▶ _Short exercise A_:
Answer these questions from the review of the DVDO AIR3C:
(i) What is the price of the AIR3C?
(ii) Up to what distance does the AIR3C promise to send full 1080p signals?
(iii) How many short HDMI cables come in the box?
▶ _Short exercise B_: Reproduce the passage of the DVDO AIR3C review starting at "DVDO AIR3C Front" and ending at "the same time.".
▶ _Short exercise C_: Resume the DVDO AIR3C review from the point at which it stops.

Wireless HDMI technologies are still relatively young, but we have already seen quite a few projectors with built-in wireless receivers at surprisingly low prices, with varying levels of quality and user-friendliness. However, the DVDO AIR3C is the first third-party wireless HDMI product we've had the chance to work with.

Priced at $189, the AIR3C is DVDO's newest addition to their line of wireless HDMI products. The AIR3C promises to send full 1080p signals to your projector or TV at distances up to 30 feet. The AIR3C is a strong product that will appeal to the do-it-yourself crowd and anyone who wants to avoid running long HDMI cables through their walls.

DVDO AIR3C Front and Rear Panel
DVDO AIR3C transmitter and receiver


The AIR3C is not DVDO's only foray into WirelessHD. The company also makes the AIR3, which includes MHL and costs $10 more, and the AIR3C-Pro, which includes configuration software and can be "locked" to a certain transmitter or receiver. That can be useful when you need multiple devices to operate at the same time.

When you bring home the AIR3C, everything you need is already included. Inside the box are the transmitter, the receiver, a mounting bracket that will work on either device, and all of the necessary cables - including two short HDMI cables, which is a nice surprise. The transmitter and receiver do require power, but they can draw from any powered USB port if an outlet isn't available. The mounting bracket can be attached with Velcro (some is included), but you can also attach either device directly to a wall using a pair of mounting holes on the case.

The AIR3C system is about as simple as it gets. The transmitter has one HDMI input and the receiver has one HDMI output, so there's very little to tinker with. There's no remote control. There's not even a power button. Once you've got everything plugged in, there's nothing more you have to do.


Look ma, no cables. The obvious benefit of the AIR3C is in reducing cable clutter. Ceiling mounting a projector is difficult enough without also running long HDMI cables through your walls. Using the AIR3C, you can connect the output of your A/V receiver to the HDMI input of your projector, so all your projector needs is power. And since many projectors have powered USB ports, you may not even need a second power outlet.

But ceiling mounting is not the only application. If you place your projector on a rear shelf, you might still want to place your source components near the front of the room. The AIR3C allows you to do so without running any more cables. The same goes for table-mounted projectors, or just about any situation where you want to physically separate the display from the source devices. The AIR3C gives your installation a clean, professional appearance without the expense or aggravation of running cable through your attic or wall.

▶ _Data_:
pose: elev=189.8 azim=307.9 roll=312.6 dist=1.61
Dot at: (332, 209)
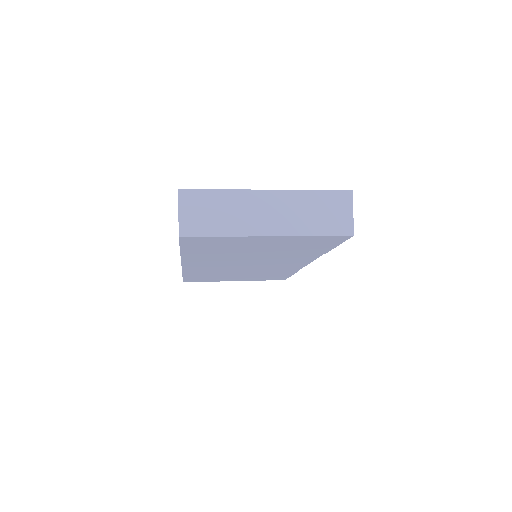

▶ _Exercise output A_:
(i) $189
(ii) Up to 30 feet
(iii) Two

▶ _Exercise output B_:
DVDO AIR3C Front and Rear Panel
DVDO AIR3C transmitter and receiver


The AIR3C is not DVDO's only foray into WirelessHD. The company also makes the AIR3, which includes MHL and costs $10 more, and the AIR3C-Pro, which includes configuration software and can be "locked" to a certain transmitter or receiver. That can be useful when you need multiple devices to operate at the same time.

▶ _Exercise output C_:
Any projector, any source. We tested the AIR3C using our Oppo BDP-103 Blu-ray player and a Sony VPL-HW55ES projector, but you can use any HDMI-equipped device. Unlike the built-in wireless solutions found in some projectors, the AIR3C is completely platform agnostic.

Easy to use. The AIR3C seems pretty foolproof. We didn't have to configure any options, as with WiFi, or pair the devices, like you need to do with Bluetooth. Once we plugged in the transmitter and receiver, our projector detected a signal almost immediately.

Long Distance. We tested three different scenarios to see how well the AIR3C handled both distance and obstructions to its line of sight. The first scenario was a clear line of sight at roughly fifteen meters - a little under 50 feet, for those who don't speak Metric. The second was a little trickier, with the transmitter in the middle of our equipment rack and the receiver on top of our projector shelf at a distance of five meters with no clear line of sight. The last test, which we expected to fail, was a worst-case run: a ten meter separation, with the transmitter placed around a corner. The AIR3C performed flawlessly in all three scenarios. We can only assume that the last scenario was possible because the transmitter bounced the signal off of the walls until it found the receiver. That doesn't mean the technology will work through walls; it explicitly will not. But the AIR3C's ten meter in-room rating is not a "marketing number," and you can trust in it.

Low Input lag. WirelessHD is advertised as a latency-free technology. In our own testing, we found that the AIR3C added only six milliseconds to overall input lag, or about a third of a frame at 60 frames per second. While that's not latency-free, it's a small increase that doesn't preclude gaming use, provided you have a low-lag projector.

HDMI-CEC. If you currently control your devices using HDMI-CEC, you're in luck. The AIR3C will pass HDMI-CEC signals along, so you can continue using this technology to control all of your devices from a single remote control.

Low interference. WirelessHD operates in the 60GHz radio frequency band, so you won't ever have to deal with interference from Wi-Fi networks or other RF devices.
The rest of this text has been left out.